Como podemos comprender de los elementos del liderazgo, un buen líder o líder eficaz debe motivar a sus seguidores a desarrollar sus competencias y conducirlos o ayudarlos al logro del desarrollo de las mismas, enseña habilidades de liderazgo a su personal.
Es en este momento que surge el concepto de Antilíder. Por lo tanto un líder debe ayudar a que sus seguidores desarrollen y "adquieran" los aspectos positivos que les permitan ser mejores.

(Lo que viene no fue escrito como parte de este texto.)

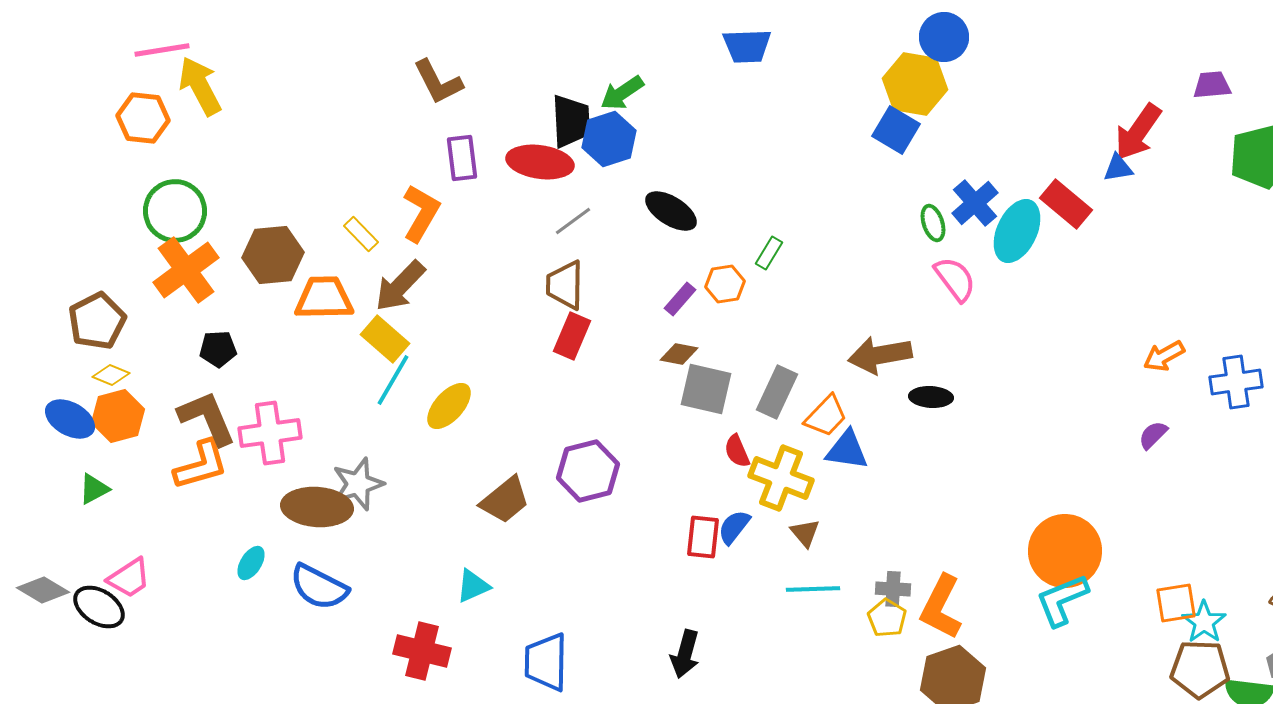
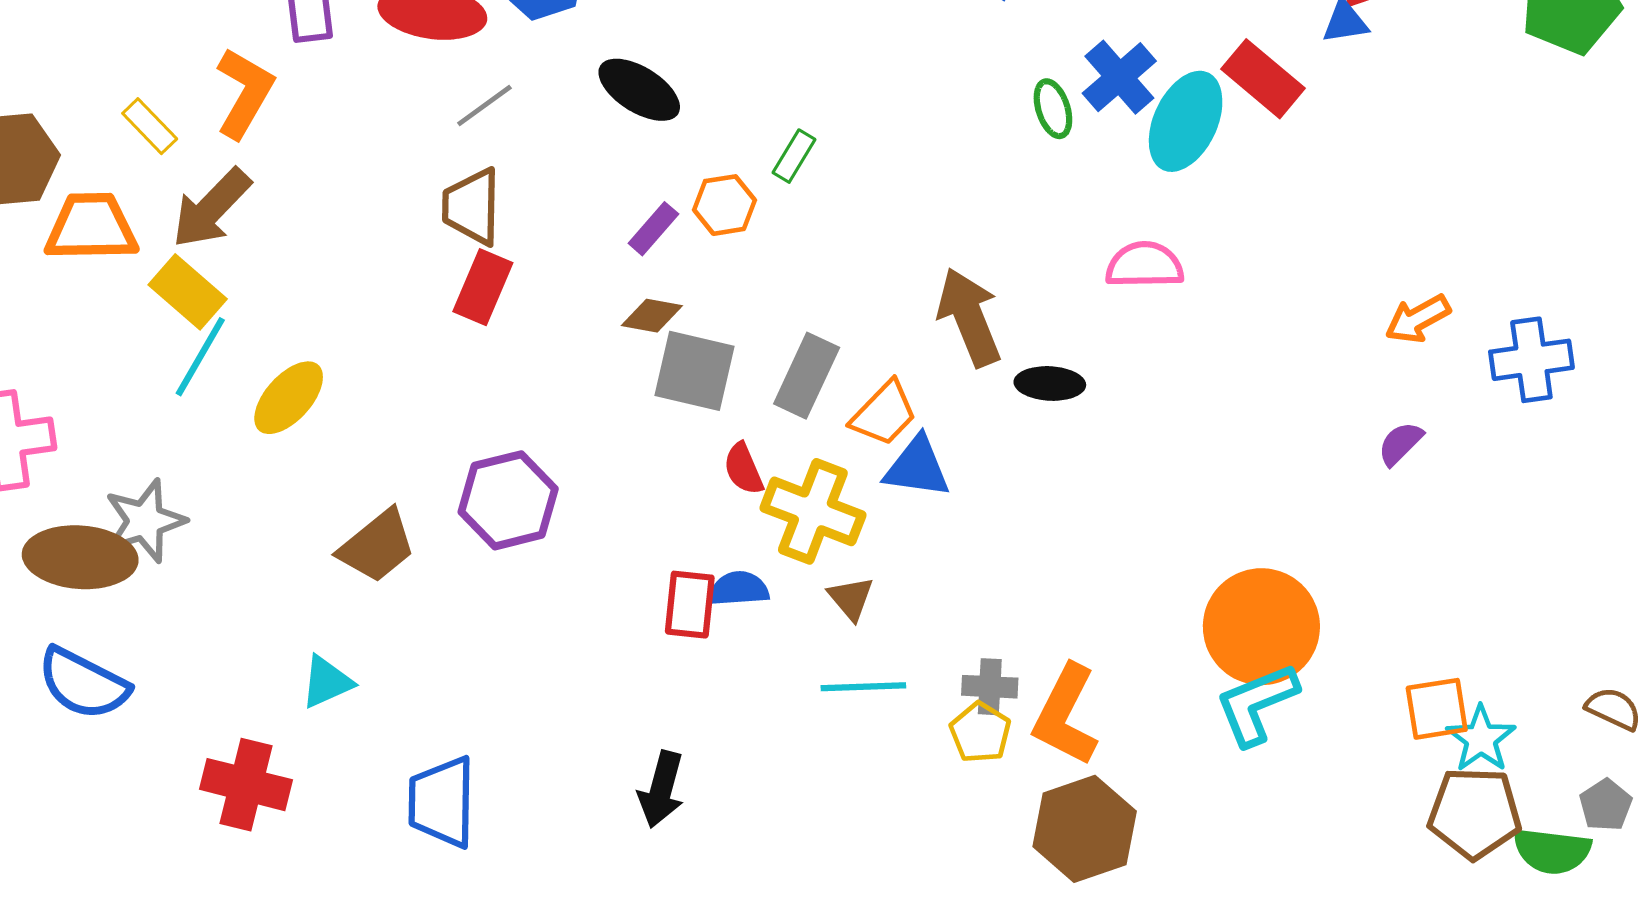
pink semicircle: (955, 279) -> (1145, 265), moved, turned -54
brown arrow: (880, 355) -> (969, 317), turned 78
blue semicircle: (734, 527) -> (739, 589), turned 48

Lo contrario sucede con el antilíder, el cuál persigue el beneficio propio, no le interesa el bien de los demás.
Un líder toma en cuenta la opinión de sus seguidores y toma lo más importante para ponerlo en práctica. Por el contrario, el antilíder no toma en cuenta la opinión de sus seguidores y pone sus intereses por encima de los intereses de la organización.
Cuando el líder se relaciona con la gente de su organización aplica la influencia de seducción que le da el poder, la política y la negociación. Mientras que el antilíder aplica la técnica de la seducción a través de la manipulación y el engaño.
Un líder debe tener vocación de servicio, que es uno de los aspectos más importantes en el liderazgo. Un líder se debe a sus seguidores y a su organización, a tal punto que pone el interés de la organización por encima de sus propios intereses. En contraposición, el antilíder trata a sus seguidores como sus subordinados y los usa en beneficio propio.
Puedo concluir que la línea que separa al líder del anti líder es muy delgada, por lo tanto quiero dejarles las siguientes interrogantes para su reflexión:
¿Puede un antilíder convertirse en líder o viceversa? ¿Usted qué opina?